━━━ EXTRACTED TEXT ━━━
How do I go shampoo free?
First, cleanse your hair one last time with a shampoo that contains sulfates. This will cleanse your hair of any product buildup in your hair, including silicone buildup. Silicones are found in many hair products, including conditioners, styling products, and heat protectants. Silicones coat your hair shafts in a water-proof barrier that seals the hair shaft from ever letting moisture in or out– which is great if you’re trying to battle frizz or protect your hair from heat damage– but if you don’t properly wash the silicones out of your hair before starting no poo, your hair will not be able to absorb any water or any further moisturizing products, and will be left with dry hair. Most silicones are not water-soluble, so the only way to properly wash them out is with sulfates (which is the harsh detergents found in shampoo that are drying your hair out! Do you see how this is a vicious cycle?). So use a sulfate shampoo one last time before you go shampoo-free, and then stop using any products containing both sulfates and silicones.
Traditional soap and shampoo can be replaced with: diluted baking soda, salt water, various herbs, or bentonite/kaolin clay. Powdered herbs (shikakai, aritha/reetha, henna, cassia) and clays can be used as a liquid solution or paste as a clarifying treatment. If you have type 3 or 4 hair, you may not even need these treatments… many people with curly hair can go conditioner-only, or even water-only!
Use one tablespoon(TBSP) of baking soda, or other shampoo replacement (clay, shikakai, salt, etc) per one cup of warm or hot water. You can double or triple the recipe if you have very, very long or thick hair. But do not use more than 1 TBSP, your hair will become hard, dry or feel brittle if you use too much of anything.
You can put this mix in a recycled shampoo bottle, and apply to your hair with warm water. The mix should not feel gritty, and should be a liquid. If you have very short or thick hair, you may find it easier to make a paste with a tablespoon of baking soda, salt or clay (or less) and sprinkle it over very wet hair and massage in. Otherwise, spray or pour the mixture onto your hair and work it in. Let it sit about a minute, and then rinse. I personally find it easiest to make a liquidy paste in the palm of my hand with about half a tablespoon, and then sprinkle and massage into dripping wet hair.
Experiment and see what works best for you, there are no official rules.
Conditioner can be replaced with acidic rinses or moisturizing herbs:
- Acidic conditioners : (diluted!!) apple cider vinegar, 100 % coffee, black tea, or green tea
- Moisturizing/Cleansing conditioners: chamomile tea, tulsi, amla, henna, cassia, boiled flax seed gel, aloe vera(100% undiluted), shea butter, coconut oil, almond oil, etc.
━━━ RECORDS SHOWN ━━━
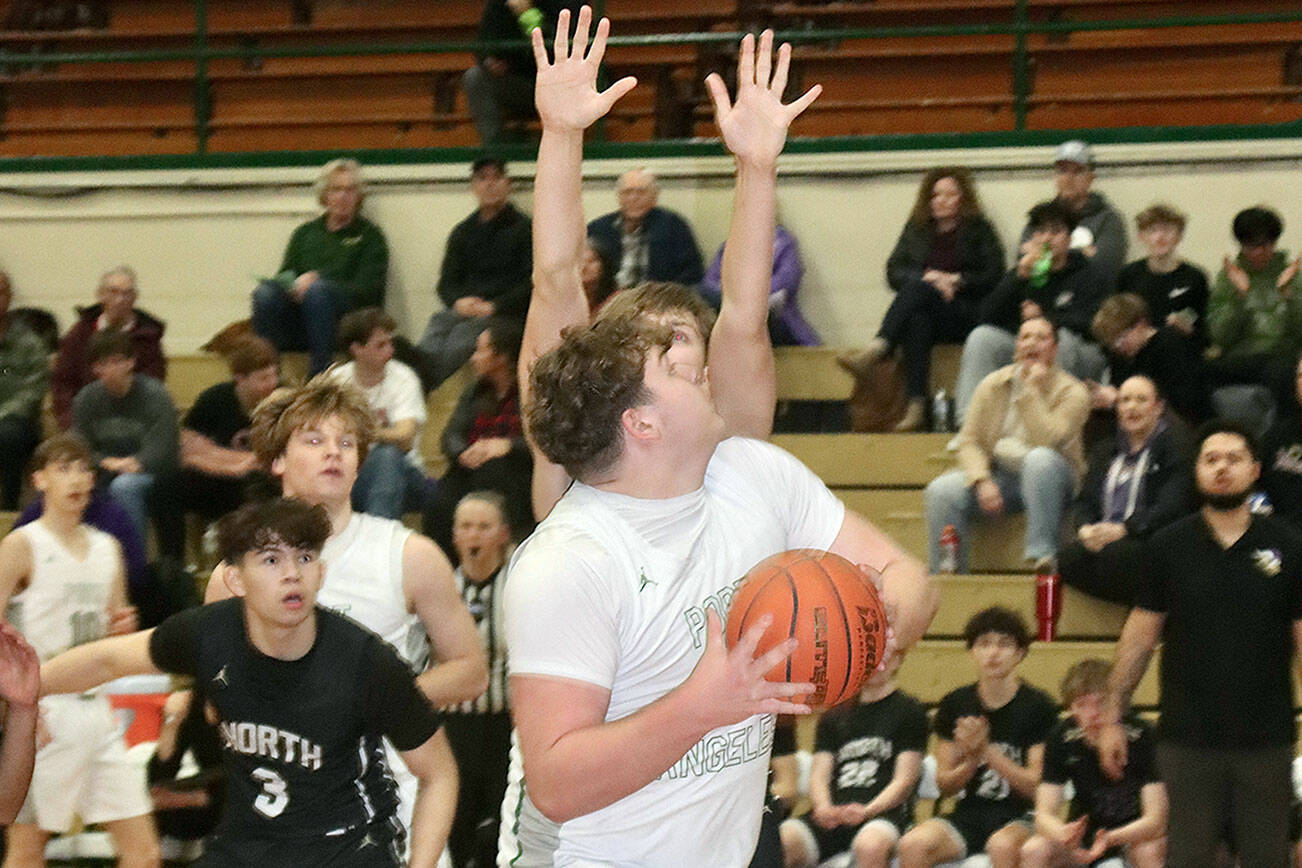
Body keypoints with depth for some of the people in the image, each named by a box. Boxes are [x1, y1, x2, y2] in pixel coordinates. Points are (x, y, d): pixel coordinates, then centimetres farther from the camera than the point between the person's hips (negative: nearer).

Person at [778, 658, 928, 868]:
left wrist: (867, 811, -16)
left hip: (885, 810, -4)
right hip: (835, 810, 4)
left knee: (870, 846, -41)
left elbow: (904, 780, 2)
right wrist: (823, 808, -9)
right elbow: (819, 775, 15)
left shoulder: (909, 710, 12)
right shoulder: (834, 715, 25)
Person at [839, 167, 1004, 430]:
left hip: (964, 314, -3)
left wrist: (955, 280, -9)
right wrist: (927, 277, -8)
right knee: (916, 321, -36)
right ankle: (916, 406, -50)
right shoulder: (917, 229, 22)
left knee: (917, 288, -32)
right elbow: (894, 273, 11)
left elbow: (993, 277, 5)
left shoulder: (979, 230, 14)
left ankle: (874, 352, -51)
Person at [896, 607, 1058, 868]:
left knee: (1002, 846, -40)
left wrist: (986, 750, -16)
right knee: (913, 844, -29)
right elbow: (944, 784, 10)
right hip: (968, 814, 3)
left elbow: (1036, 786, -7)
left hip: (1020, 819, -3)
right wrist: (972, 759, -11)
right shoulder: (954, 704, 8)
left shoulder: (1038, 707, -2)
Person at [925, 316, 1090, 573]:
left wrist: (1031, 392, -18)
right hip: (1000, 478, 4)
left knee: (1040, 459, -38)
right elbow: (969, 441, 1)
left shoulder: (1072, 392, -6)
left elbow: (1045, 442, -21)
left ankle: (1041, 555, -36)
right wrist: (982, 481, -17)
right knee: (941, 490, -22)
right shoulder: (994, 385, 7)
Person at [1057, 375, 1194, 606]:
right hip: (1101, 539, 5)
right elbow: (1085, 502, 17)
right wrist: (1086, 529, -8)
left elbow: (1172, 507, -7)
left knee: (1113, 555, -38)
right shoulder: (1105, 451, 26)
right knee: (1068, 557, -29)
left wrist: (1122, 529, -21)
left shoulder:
━━━
### WORK TO BE COMPLETED:
In the shampoo-free guide, how much baking soda or other shampoo replacement should go into one cup of warm or hot water?

### EXPECTED ANSWER:
One tablespoon.